Zientzilaria

Covering the bioinformatics niche and much more

"Manipulating" Python Lists I

| Comments

Now, I want to manipulate my DNA sequence, extract some nucleotides, check lines, etc. Simple things. We start with the same basic code to read the file:

1
2
3
\#! /usr/bin/env python
dnafile = "AY162388.seq"
file = open(dnafile,'r').readlines()

Our nucleotides are stored in the variable file. Remember that each line is one item of the list and the lines still contain the carriage return present in the ASCII file. Let’s get the first and the last lines of the sequence. The first line is easy to get, as Python’s lists start at 0. To access one list item just add square brackets with the index number of the item you want to get (this is also known as slicing). Something like this

1
file[0]

will return the item 0 from the list, that in our case is the firs line of the sequence. If you add a print command

1
print file[0]

you should expect GTGACTTTGTTCAACGGCC....CGTAATCACTTGTTC The last line is a little bit trickier. Let’s assume that we don’t know the number of lines in the list, and here we want to make our script as general as possible, so it can handle some simple files later.
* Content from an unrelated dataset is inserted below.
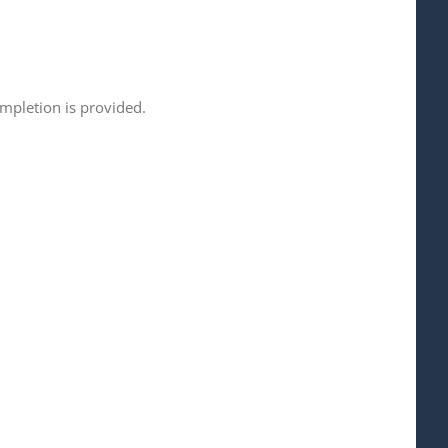
ompletion is provided.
It is also good code practice to think ahead and plan what you want, first to have a detailed project to follow, and second it allows you to be prepared to errors/bugs that your code might have or situations not expected in your original plan. In our file, we have eight lines of DNA, so it would be just adding this print file[7] and we would output the last line. But, the right way to do it is to check the length of the list and output the item which has an index equal to the list length. In Python, you can check the length of a list by adding the built-in function len before the list name, like this

1
len(file)

So who do we print the last line of our sequence? Simple. len(file) should return an integer of value 8, which is the actual number of elements in our list. We already know that to access any item in a list we just add its index (that has to be an integer) to the list name. One idea then would be to use len(file) as the index, like this

1
print file[len(file)]

Why would that be wrong? Our list has eight items, but the indexes are from 0 to 7. So eight would be one index over the list length, which is not accessible because it does not exist. Solution? Let’s use the list length minus one:

1
print file[len(file)-1]

and there you are, the last line of the sequence. But as we want the last line of the file, which is a list there is an easier way to output just the last line:

1
print file[-1]

which tells the interpreter to print the last item of a list. Putting everything together, we have

1
2
3
4
5
6
7
\#! /usr/bin/env python
dnafile = "AY162388.seq"
file = open(dnafile, 'r').readlines()
print 'I want the first line'
print file[0]
print 'now the last line'
print file[-1]

Two points worth mentioning: differently of strings, Python’s lists are mutable, items can be removed, deleted, changed, and strings also can be sliced by using indexes that access characters. Next we will see some more features of lists and strings, and how to manipulate them. It will probably be the last entry in the first section as we finish the Chapter 4 in the book. As you may have noticed some items in the perl book will not be covered, at least not immediately. We will jump back and forth sometimes.